By 1995, the company that at its height had owned 22 manufacturing divisions and four foreign subsidiaries and had employed over 5,000 workers, was reduced to only two major product lines--wire products and air bag filters--and 1,000 employees across the country. In spite of this dramatic reduction, National Standard's troubles were still not over. The company's sales of welding wire increased in the mid-1990s, but other core wire products struggled. A bitter, year-long strike at the company's Columbiana, Alabama, plant caused buyers to look elsewhere for the hose wire produced there. This development eventually forced National Standard to close the facility and end hose wire production in North America. To make matters worse, the closure of this and other manufacturing facilities embroiled National Standard in a series of environmental clean-up operations that would cost the company over $10 million.

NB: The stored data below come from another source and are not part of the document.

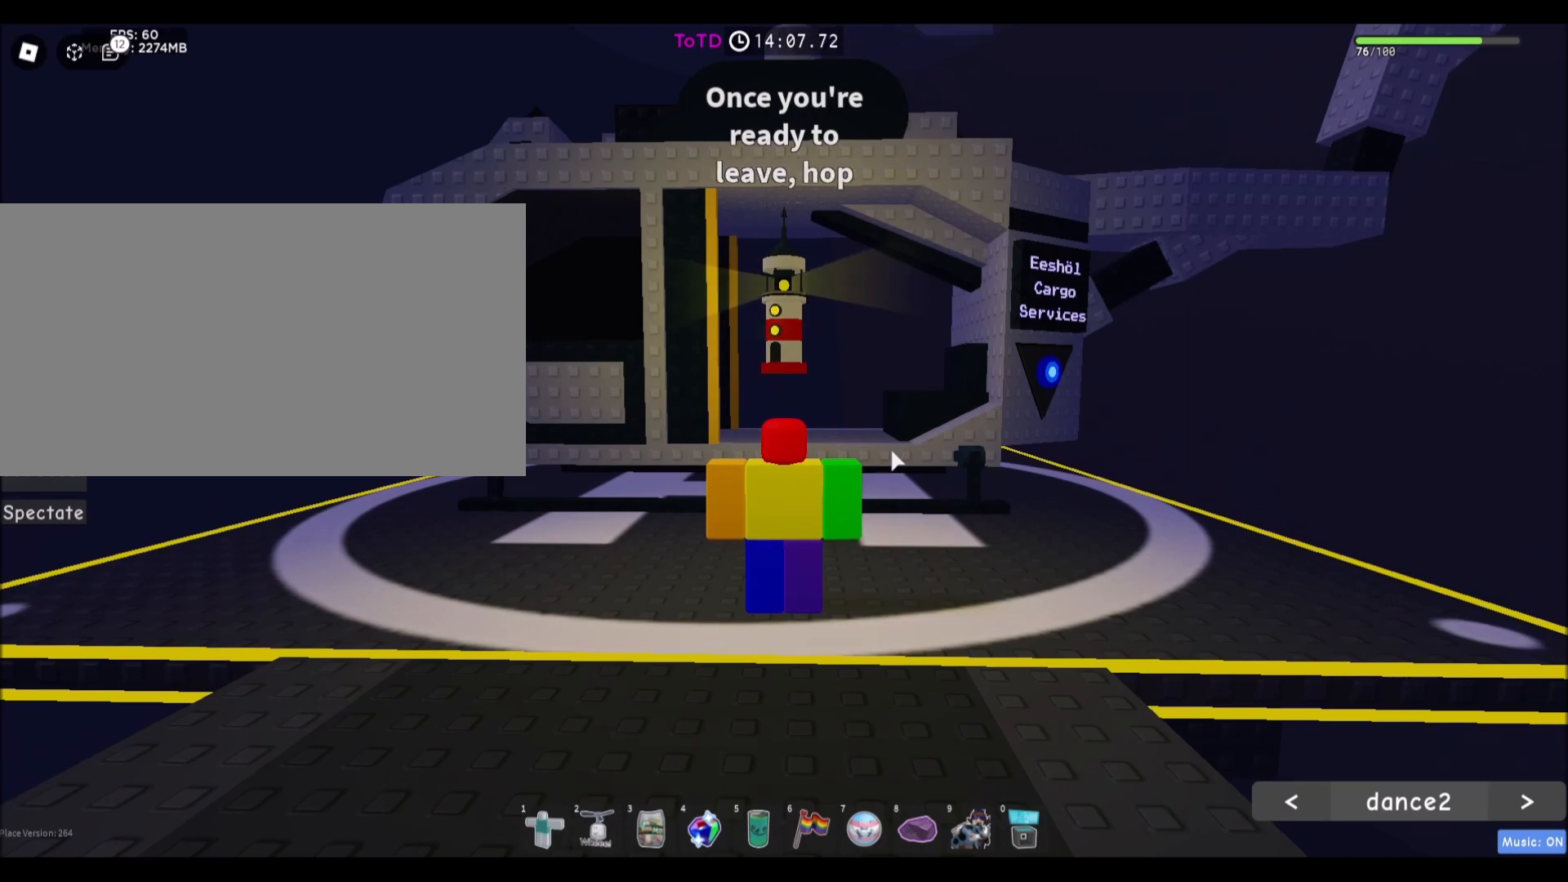
{"keys": [], "mouse": [], "events": []}
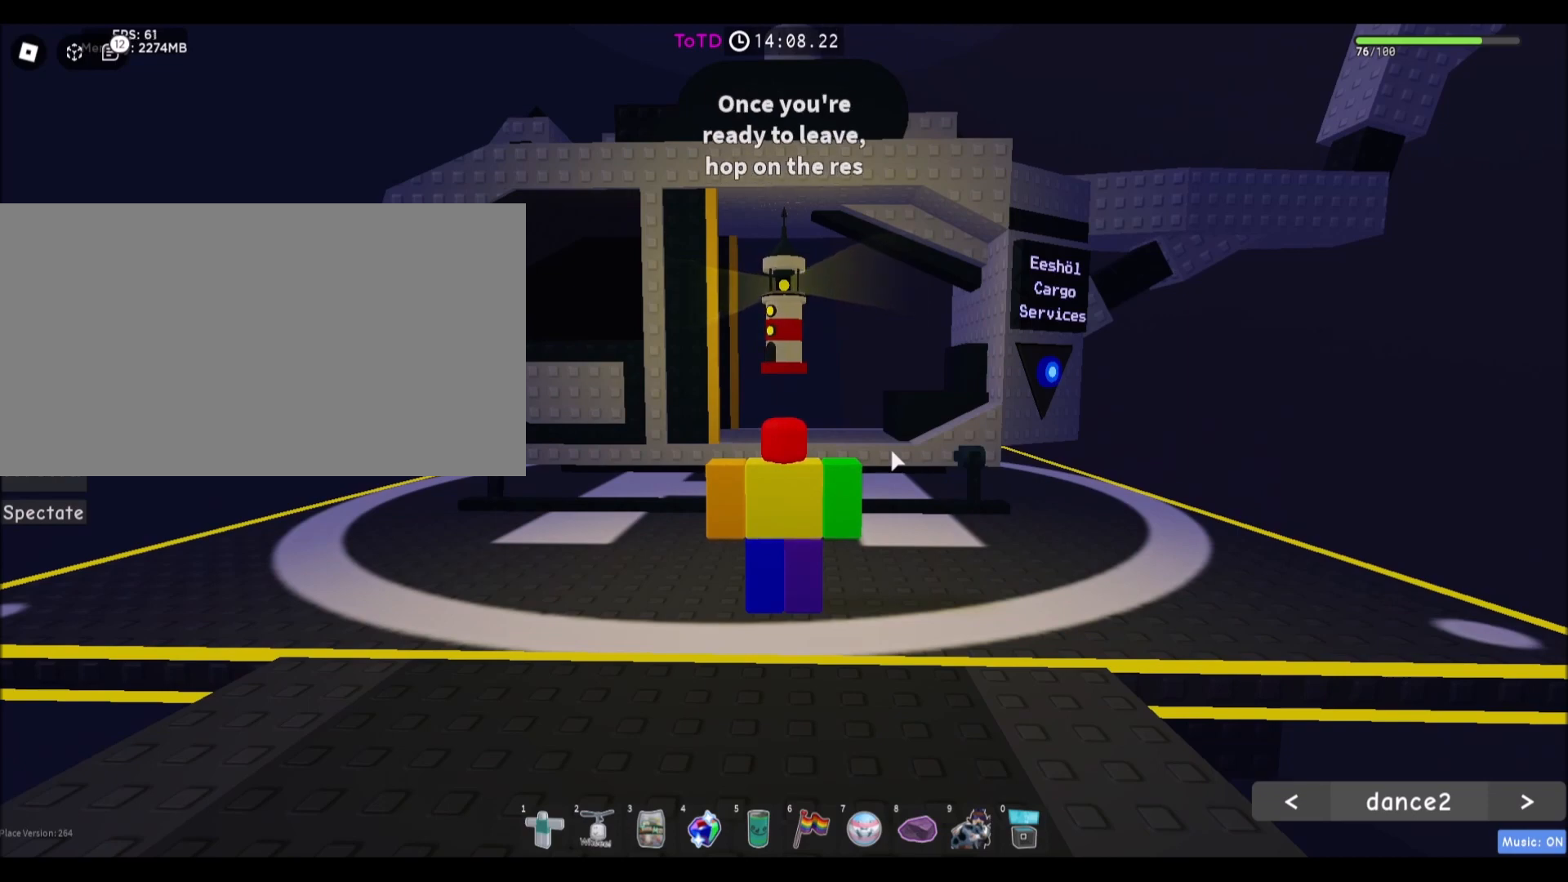
{"keys": [], "mouse": [], "events": []}
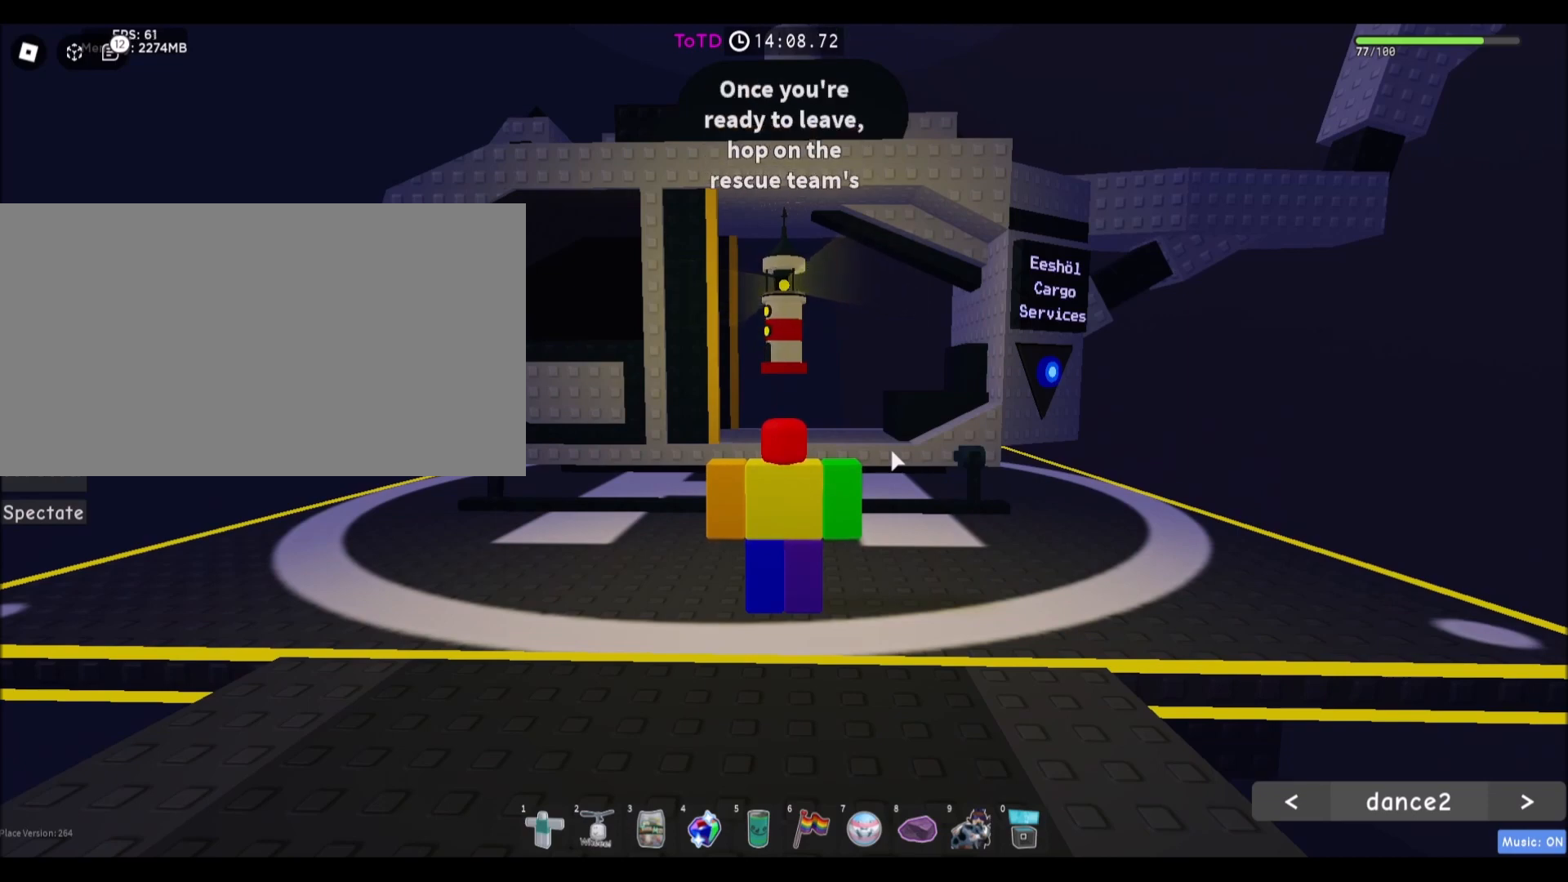
{"keys": [], "mouse": ["right"], "events": [[167, "mouse_right", "down"]]}
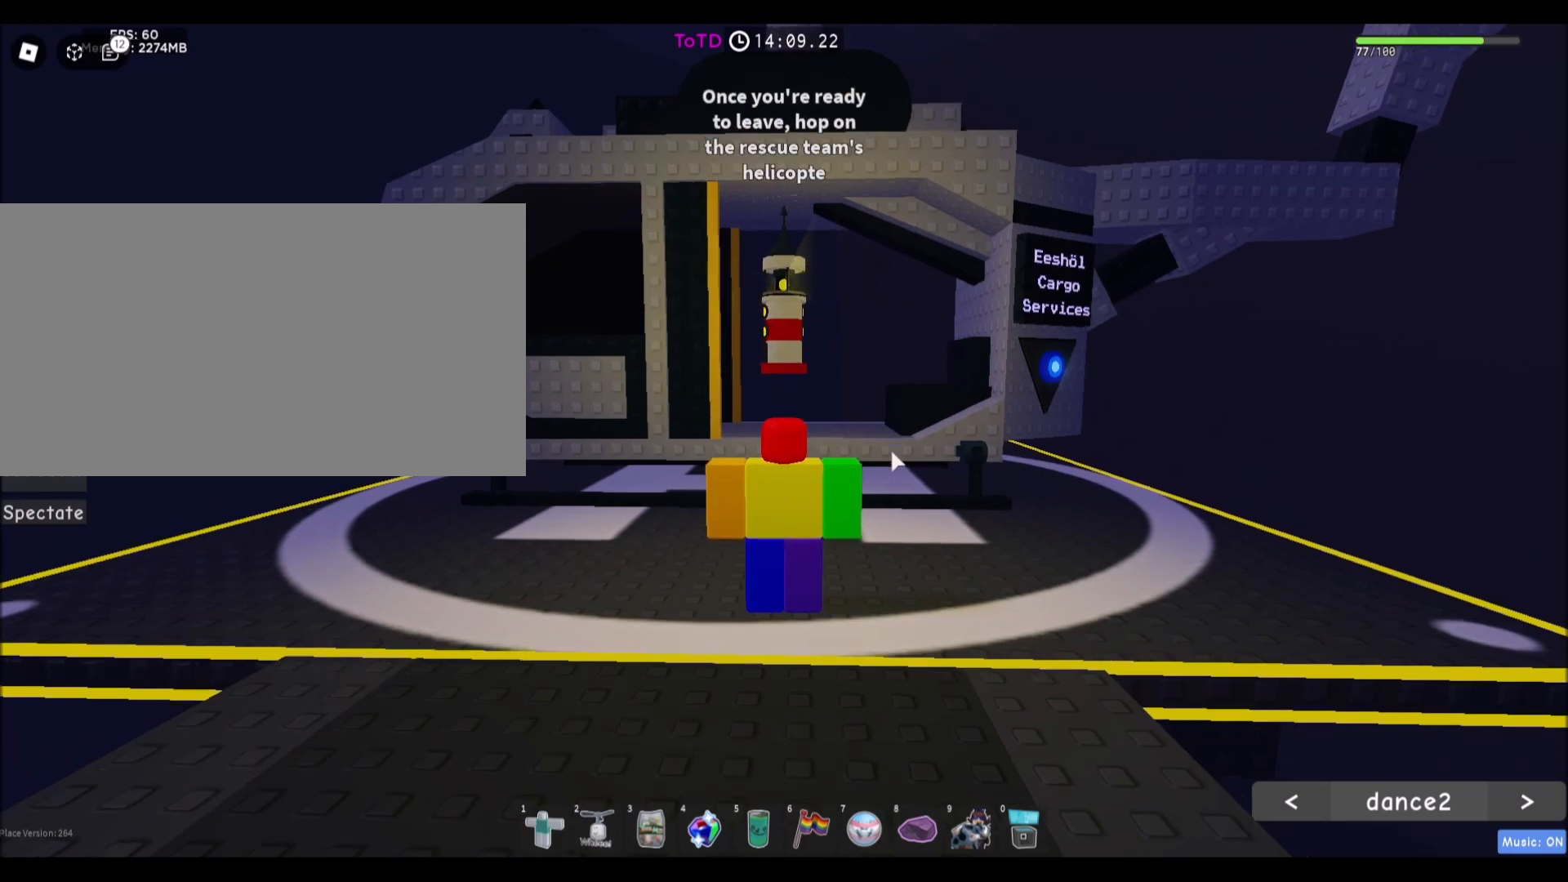
{"keys": [], "mouse": ["right"], "events": []}
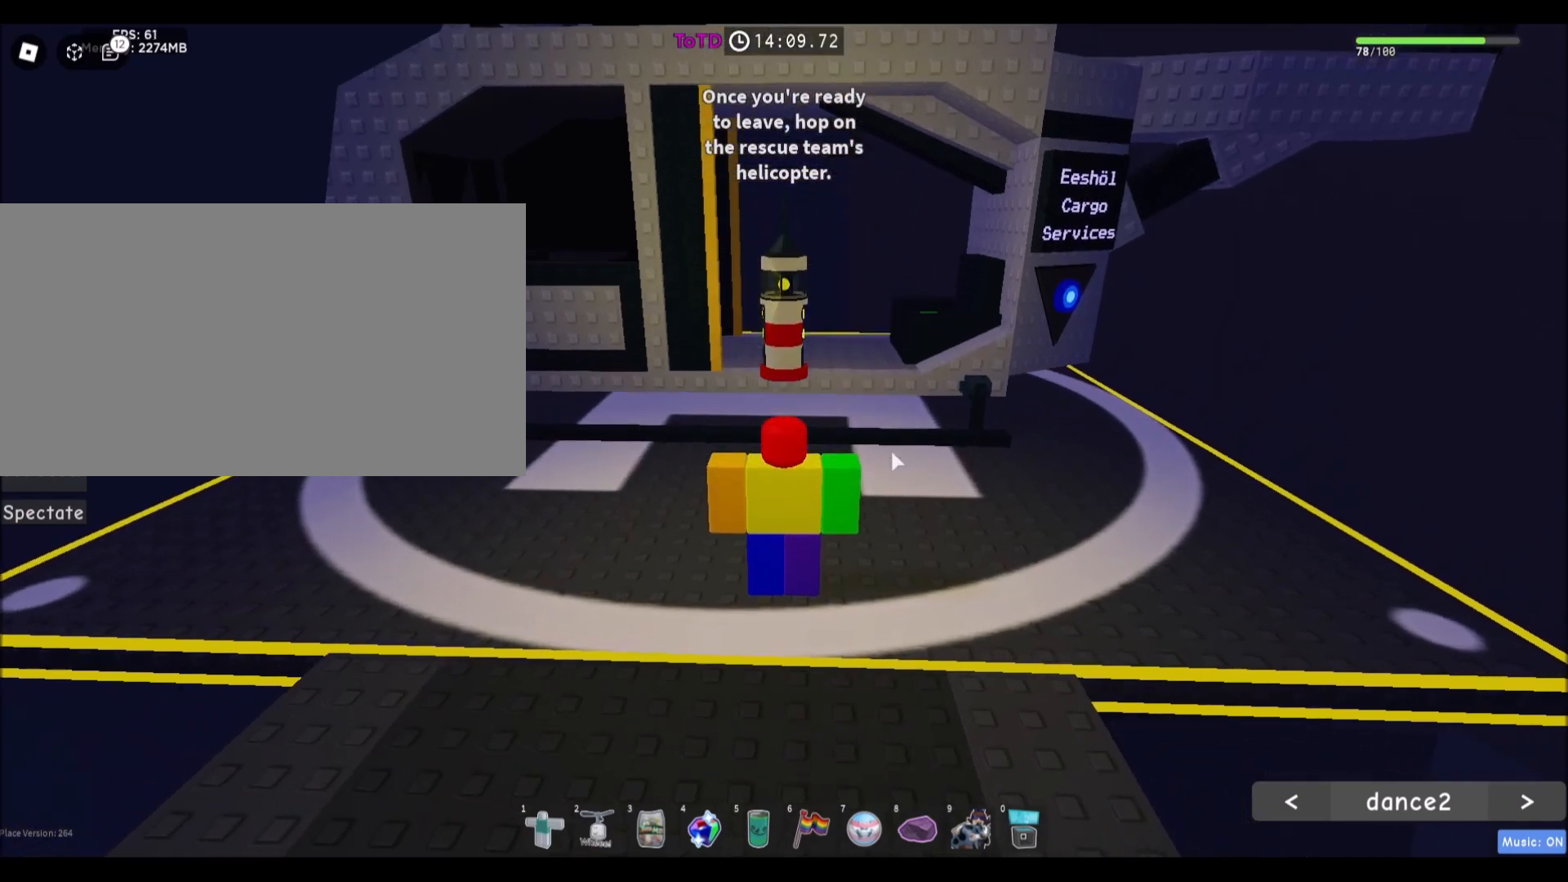
{"keys": [], "mouse": ["right"], "events": [[234, "w", "down"], [401, "w", "up"]]}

In 1993 National Standard incurred a devastating loss of $53 million. The Value Line Investment Survey, which had always followed the company, quietly dropped the floundering firm, stating that its "high-risk issue should be of little interest to most investors." Although increased sales of welding wire and air bag filters helped a struggling National Standard to reduce losses in 1994 and return to profitability in 1995, the company's financial position had been so weakened by the mid-1990s that a quick or extensive recovery seemed improbable.
Principal Subsidiaries: National Standard Export Co.; National Standard Co. Ltd., England; National Standard of Canada Ltd., Canada.